§ TASK ITEM
Below are records; copy every line among them that contains the word "path".

§ Saved entries
——————————

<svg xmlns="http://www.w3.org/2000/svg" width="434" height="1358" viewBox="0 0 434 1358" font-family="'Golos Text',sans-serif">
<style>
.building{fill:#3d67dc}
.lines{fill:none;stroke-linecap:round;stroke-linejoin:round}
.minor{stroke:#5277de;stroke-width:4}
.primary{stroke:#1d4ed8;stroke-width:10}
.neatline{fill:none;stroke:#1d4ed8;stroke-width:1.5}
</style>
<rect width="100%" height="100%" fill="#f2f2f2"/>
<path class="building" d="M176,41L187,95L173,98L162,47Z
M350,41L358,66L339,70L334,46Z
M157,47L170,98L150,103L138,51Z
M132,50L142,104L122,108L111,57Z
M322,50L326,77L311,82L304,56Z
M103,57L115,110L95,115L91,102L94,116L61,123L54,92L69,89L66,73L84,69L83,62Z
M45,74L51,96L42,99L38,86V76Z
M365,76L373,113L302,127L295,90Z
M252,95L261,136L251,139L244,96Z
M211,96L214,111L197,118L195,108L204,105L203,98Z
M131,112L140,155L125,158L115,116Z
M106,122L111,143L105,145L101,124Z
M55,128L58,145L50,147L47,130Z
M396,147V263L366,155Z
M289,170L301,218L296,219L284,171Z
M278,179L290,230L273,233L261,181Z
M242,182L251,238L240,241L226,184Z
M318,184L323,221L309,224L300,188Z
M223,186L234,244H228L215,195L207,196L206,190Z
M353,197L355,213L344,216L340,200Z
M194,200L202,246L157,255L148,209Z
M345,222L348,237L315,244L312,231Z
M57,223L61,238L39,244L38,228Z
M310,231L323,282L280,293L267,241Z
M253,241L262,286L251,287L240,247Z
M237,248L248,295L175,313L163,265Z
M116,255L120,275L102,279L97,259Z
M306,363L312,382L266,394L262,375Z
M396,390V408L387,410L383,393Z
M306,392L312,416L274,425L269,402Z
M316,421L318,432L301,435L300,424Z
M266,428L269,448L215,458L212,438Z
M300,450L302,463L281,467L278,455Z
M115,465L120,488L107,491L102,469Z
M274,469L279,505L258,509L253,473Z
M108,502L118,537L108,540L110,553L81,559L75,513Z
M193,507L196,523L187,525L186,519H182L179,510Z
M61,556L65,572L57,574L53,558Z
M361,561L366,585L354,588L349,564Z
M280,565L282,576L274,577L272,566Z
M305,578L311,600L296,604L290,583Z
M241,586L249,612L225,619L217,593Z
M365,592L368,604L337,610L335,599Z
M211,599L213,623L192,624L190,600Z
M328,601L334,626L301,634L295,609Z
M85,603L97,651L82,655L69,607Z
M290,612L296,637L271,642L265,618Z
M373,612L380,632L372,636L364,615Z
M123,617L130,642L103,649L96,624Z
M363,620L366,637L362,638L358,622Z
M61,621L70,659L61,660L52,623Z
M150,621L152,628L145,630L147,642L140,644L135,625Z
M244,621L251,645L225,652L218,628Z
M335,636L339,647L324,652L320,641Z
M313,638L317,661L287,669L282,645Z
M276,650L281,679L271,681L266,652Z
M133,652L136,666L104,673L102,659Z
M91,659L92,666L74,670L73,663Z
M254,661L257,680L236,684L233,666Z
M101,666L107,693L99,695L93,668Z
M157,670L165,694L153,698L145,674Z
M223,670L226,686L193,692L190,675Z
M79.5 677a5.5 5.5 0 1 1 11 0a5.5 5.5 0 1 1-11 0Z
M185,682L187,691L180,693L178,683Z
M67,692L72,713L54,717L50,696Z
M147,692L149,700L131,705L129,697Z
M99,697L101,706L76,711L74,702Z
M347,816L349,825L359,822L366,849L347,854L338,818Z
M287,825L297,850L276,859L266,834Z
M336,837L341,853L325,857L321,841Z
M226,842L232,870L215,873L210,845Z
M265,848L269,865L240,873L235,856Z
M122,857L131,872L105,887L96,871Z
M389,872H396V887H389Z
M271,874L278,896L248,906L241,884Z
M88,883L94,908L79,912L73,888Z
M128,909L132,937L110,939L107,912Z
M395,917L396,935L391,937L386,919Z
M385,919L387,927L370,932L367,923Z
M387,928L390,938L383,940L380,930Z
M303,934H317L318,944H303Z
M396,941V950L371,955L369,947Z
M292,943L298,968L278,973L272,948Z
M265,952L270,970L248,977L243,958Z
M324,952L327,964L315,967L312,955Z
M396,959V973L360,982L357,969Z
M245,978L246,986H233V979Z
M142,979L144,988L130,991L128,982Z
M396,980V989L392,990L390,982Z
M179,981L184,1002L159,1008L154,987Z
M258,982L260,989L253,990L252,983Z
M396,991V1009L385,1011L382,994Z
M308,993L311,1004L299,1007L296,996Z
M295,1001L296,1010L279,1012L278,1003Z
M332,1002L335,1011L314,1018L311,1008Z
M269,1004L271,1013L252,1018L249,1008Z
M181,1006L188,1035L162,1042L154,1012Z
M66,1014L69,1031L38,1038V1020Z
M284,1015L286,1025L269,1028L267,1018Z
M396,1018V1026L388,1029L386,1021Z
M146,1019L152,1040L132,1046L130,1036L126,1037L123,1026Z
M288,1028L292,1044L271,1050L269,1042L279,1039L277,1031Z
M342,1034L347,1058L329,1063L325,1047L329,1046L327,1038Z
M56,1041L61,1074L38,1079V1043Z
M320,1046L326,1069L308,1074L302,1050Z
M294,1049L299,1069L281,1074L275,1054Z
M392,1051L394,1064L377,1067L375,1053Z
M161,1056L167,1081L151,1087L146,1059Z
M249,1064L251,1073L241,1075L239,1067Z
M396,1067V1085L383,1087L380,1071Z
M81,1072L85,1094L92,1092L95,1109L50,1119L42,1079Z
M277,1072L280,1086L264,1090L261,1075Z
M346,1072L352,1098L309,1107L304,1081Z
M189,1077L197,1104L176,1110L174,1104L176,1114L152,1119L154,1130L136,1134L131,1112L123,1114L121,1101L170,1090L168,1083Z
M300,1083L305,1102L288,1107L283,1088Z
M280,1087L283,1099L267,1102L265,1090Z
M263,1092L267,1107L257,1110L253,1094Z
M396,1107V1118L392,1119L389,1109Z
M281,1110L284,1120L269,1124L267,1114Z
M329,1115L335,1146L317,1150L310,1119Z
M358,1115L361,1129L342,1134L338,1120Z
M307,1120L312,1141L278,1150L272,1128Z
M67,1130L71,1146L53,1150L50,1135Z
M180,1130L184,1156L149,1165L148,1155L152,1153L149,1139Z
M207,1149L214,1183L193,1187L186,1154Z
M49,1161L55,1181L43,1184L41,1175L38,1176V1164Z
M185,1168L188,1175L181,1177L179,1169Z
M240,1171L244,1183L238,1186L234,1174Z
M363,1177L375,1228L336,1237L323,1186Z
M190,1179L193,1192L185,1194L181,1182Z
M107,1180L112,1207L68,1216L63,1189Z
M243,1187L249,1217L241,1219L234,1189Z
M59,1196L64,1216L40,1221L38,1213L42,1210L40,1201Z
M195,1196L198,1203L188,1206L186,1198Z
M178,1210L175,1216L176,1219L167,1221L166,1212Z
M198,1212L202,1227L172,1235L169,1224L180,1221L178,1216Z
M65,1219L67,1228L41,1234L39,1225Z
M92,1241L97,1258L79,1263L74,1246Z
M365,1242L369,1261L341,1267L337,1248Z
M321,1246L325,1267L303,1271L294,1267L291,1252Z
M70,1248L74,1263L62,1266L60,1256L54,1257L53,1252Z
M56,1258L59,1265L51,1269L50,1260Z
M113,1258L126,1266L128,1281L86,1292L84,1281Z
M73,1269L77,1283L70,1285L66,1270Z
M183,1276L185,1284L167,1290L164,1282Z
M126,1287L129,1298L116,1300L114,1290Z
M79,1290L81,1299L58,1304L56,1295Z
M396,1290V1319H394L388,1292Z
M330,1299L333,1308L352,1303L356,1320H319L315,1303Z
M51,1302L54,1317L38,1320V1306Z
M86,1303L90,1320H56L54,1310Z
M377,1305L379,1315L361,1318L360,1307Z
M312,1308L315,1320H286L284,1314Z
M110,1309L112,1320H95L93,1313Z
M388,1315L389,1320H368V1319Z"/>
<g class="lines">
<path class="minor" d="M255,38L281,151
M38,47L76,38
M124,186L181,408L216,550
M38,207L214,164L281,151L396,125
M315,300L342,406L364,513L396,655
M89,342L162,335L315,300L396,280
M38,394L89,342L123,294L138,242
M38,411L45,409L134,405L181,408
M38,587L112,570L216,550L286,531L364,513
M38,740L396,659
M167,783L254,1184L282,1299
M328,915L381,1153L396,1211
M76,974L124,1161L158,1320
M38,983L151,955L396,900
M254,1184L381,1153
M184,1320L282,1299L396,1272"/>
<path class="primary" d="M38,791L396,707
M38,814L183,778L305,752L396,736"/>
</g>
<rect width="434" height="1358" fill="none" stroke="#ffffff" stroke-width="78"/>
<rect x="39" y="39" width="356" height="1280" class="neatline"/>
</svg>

——————————

§ SOLUTION
<path class="building" d="M176,41L187,95L173,98L162,47Z
<path class="minor" d="M255,38L281,151
<path class="primary" d="M38,791L396,707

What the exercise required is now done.